HRW's Conclusions and Recommendations
The report concludes that the system of policing in India facilitates and even encourages human rights violations, and that successive governments have failed to deliver on promises to hold the police accountable for abuses and to build professional, rights-respecting police force.

The report then recommends two main thrusts: First, renewed commitment by national and state officials to discipline or prosecute as appropriate police officers who commit human rights violations is essential, with benchmarks to measure progress in implementing the commitment, and second, an overhaul of police laws and regulations, and institutional structures and practices that facilitate the abuses.

According to Brad Adams, Asia director at Human Rights Watch, "conditions and incentives for police officers need to change," and, "Officers should not be put into a position where they think they have to turn to abuse to meet superiors' demands, or obey orders to abuse. Instead they should be given the resources, training, equipment, and encouragement to act professionally and ethically." He added that "it's time for the government to stop talking about reform and fix the system."

For the detailed recommendations, see this section of the report.

If you are not convinced that our PDRM and India's notorious police have similar problems, just read this account below, fellow Malaysian, then we can cry tears of shame together:

[P]olice arrested Gita Pasi in August 2006 in relation to an alleged kidnapping of a Yadav caste woman by a member of the local Dalit community. She died at the station and police claimed it was a suicide. According to Pasi’s brother-in-law, the police claim was implausible:

"She was kept in the police station all night. In the morning, when we went to meet her, they said she had killed herself. They showed us her body, where she was hanging from a tree inside the police station. The branch was so low, it is impossible that she hanged herself from it. Her feet were clean, although there was wet mud all around and she would have walked through it to reach the tree. It is obvious that the police killed her and then pretended she had committed suicide."

Mainstream Media Response
It is unfortunate that the similarities between Malaysian and Indian police forces are not complemented by similarities between our news media. I found the way in which the Indian mainstream media covered the story very different to how our own would have treated it. While the story naturally got international coverage from the likes of CNN and the BBC, the Times of India, Hindustan Times, Deccan Chronicle and news portals such as Rediff.com not only carried the story in detail and without spin, but also provided a forum for active debate on the issue. There were no Indian MSM denunciations (that i could find) of Human Rights Watch as anti-Indian, anti-religious, imperialist, neo-colonialist, western or zionist.

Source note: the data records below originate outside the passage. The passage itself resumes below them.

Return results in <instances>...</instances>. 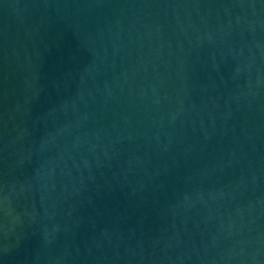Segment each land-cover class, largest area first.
<instances>
[{
    "label": "water",
    "instance_id": "obj_1",
    "mask_svg": "<svg viewBox=\"0 0 264 264\" xmlns=\"http://www.w3.org/2000/svg\"><path fill=\"white\" fill-rule=\"evenodd\" d=\"M0 264H264V0H0Z\"/></svg>",
    "mask_w": 264,
    "mask_h": 264
}]
</instances>
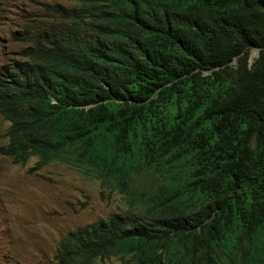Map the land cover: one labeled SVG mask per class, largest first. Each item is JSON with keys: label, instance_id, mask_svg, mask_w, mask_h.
<instances>
[{"label": "trees", "instance_id": "obj_1", "mask_svg": "<svg viewBox=\"0 0 264 264\" xmlns=\"http://www.w3.org/2000/svg\"><path fill=\"white\" fill-rule=\"evenodd\" d=\"M66 1L0 66L1 154L125 208L51 264H264V0Z\"/></svg>", "mask_w": 264, "mask_h": 264}, {"label": "rangeland", "instance_id": "obj_2", "mask_svg": "<svg viewBox=\"0 0 264 264\" xmlns=\"http://www.w3.org/2000/svg\"><path fill=\"white\" fill-rule=\"evenodd\" d=\"M52 5L72 6L66 0H0V66L23 47L16 33L59 20L50 14ZM8 126L0 117V264H51L67 233L120 213L124 201L74 167H38L35 158L13 164L1 154Z\"/></svg>", "mask_w": 264, "mask_h": 264}, {"label": "water", "instance_id": "obj_3", "mask_svg": "<svg viewBox=\"0 0 264 264\" xmlns=\"http://www.w3.org/2000/svg\"><path fill=\"white\" fill-rule=\"evenodd\" d=\"M258 54V49H253L252 52L250 53V60L249 62L251 63L252 62V59L257 56Z\"/></svg>", "mask_w": 264, "mask_h": 264}]
</instances>
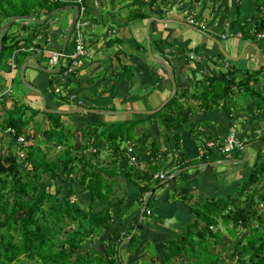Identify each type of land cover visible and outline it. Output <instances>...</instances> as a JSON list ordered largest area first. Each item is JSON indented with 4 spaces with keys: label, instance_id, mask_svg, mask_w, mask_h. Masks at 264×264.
<instances>
[{
    "label": "trees",
    "instance_id": "1",
    "mask_svg": "<svg viewBox=\"0 0 264 264\" xmlns=\"http://www.w3.org/2000/svg\"><path fill=\"white\" fill-rule=\"evenodd\" d=\"M81 1L85 8L83 19L90 27L92 24L89 21L90 10L87 0ZM255 1L263 15L256 25V33L260 34L264 30V0ZM72 6L79 8L76 0H68V2L66 0H0V32L2 26L11 18L19 17L21 21L28 18L42 20L52 12H62L61 9L64 7ZM70 10L75 14L74 10ZM160 11L159 15L163 17L165 12L162 9ZM39 15L42 18H39ZM16 23H12L8 30ZM45 24V22L42 24L35 22V27L44 28ZM20 28L22 31L31 32L26 25ZM8 30L2 39L0 69H6V61L18 51L20 45L24 48L21 54L28 51L31 53L30 50L39 52L47 45L48 41L44 38L47 35L45 31L37 33V30L33 29L34 35L28 33L18 38L14 34L7 35ZM40 34L43 38L39 42L35 40V37ZM38 43L44 44L43 47ZM119 43L121 41L118 39L107 40L106 48H114ZM68 53L66 47L65 54ZM62 70L65 71L61 68L60 72ZM236 73L237 70L231 67L227 72H217L212 77L198 81L197 94H188V90H184L177 96L174 90L175 93L168 103L159 112L150 115L149 121L156 120V115L159 114L160 128H164L172 135V132L174 133L176 129L189 121L190 112L180 106L181 101L198 100L202 111L221 107L231 115L233 100L238 94L264 100L261 90L251 86L252 82L258 81L262 68L259 70L253 68L245 72L247 76L241 79L228 78ZM3 100H0V105H4ZM25 105L17 106L16 103L19 107L16 111L22 114L27 111L32 112L25 122L15 119L10 112L2 122L3 130L12 128L15 130L16 137L23 135L25 141L31 144L27 147L21 145V149L25 148V157L22 160H19V156L13 152L4 157L0 156V264H124L122 258L119 259L118 250L121 246L120 254L126 251L131 257L134 256V250L138 247L139 241L132 232L138 219L133 221L131 228L126 232L123 230L125 223L119 220L125 221L131 215H137L139 218L147 193L151 194V198L161 189H165L167 194L172 189V196L166 195L172 200H178L176 198L178 190L174 187L179 181H188L189 174L188 171H182L170 177L174 172L196 162H207L215 152H218L221 160L240 162L245 157L247 146L255 148L264 141V137H252L246 141L245 149L236 150L229 156L222 153V143L219 142L216 148L205 147L199 161L189 163L186 157L183 158L185 156L183 153L181 161L178 160L180 165L168 170L165 179L168 177L169 179L161 184L165 179L160 180L156 176L160 173V169H163L176 156L175 148L180 147L179 134L175 135L173 142H171L170 134L162 136L165 140L163 152L156 137L153 136L149 141L145 135L141 134L140 148L149 153L152 165L149 170L138 173V167L129 164L125 148L129 144L136 145L134 132L139 120L94 123L95 126L91 130L84 132V141L72 146L73 139L68 136L71 132L65 135L62 131H54L59 127L62 128L61 114L47 113L44 110L36 111ZM258 107L257 105V110ZM46 109L50 107L46 106ZM39 113L42 118L37 121L38 128L26 136L24 134L26 125L35 121ZM127 125H130V128H125ZM230 125L232 126V123ZM229 128L230 126L228 131ZM41 138H43L41 143L43 146L38 144ZM123 143L126 144L124 148ZM61 148L65 151L62 156L57 152V149ZM73 150L75 155L71 157L70 153ZM109 150L115 154L116 158L107 155ZM256 150L253 168L248 178L242 183L237 198L233 191L226 196H211L198 202L195 197H190L186 191H183L179 199L188 205L194 222L181 239L165 243L160 264H226L222 255L216 251L223 237L222 231H225L234 245L233 256L236 257L234 264H264V209H260V206L264 205V192L260 193L261 185L264 184V154L261 152L262 148L257 147ZM160 153L163 158L159 161ZM120 169L125 174L126 185H132L139 191L140 199L137 201L136 208L134 205L126 207V192L122 197L117 198L114 204L115 183ZM76 171L80 172L77 178L79 185L83 187L80 191H77L74 186ZM44 176L48 177V185L53 187V193L48 190L50 187L39 186ZM169 182L174 183L172 188L169 187L170 189L167 188ZM83 193L89 195V200H82ZM102 203H106V206L96 210V205ZM148 204L149 201L144 208L143 219L147 216ZM114 208L117 209L113 210ZM69 228L72 229L67 230ZM244 230L247 236L240 238L242 235L240 231ZM105 232L110 233L108 238L102 241L105 246L102 255L94 254L90 250L81 251L85 244H93ZM151 254L153 257L156 252ZM129 263L146 264V261L140 258Z\"/></svg>",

However serious the challenges that democracy, human rights and justice face in India, their news media seems prepared to play their part, by upholding a journalists duty. As long as our MSM are owned by interested parties, and (more importantly) willing to sacrifice their journalistic integrity to spin stories and spread propaganda for their poilitical masters, we cannot reasonably expect the same from any of them. They will keep on plying their trade quite profitably, so long as we Malaysians keep availing ourselves of their services - Hartal MSM!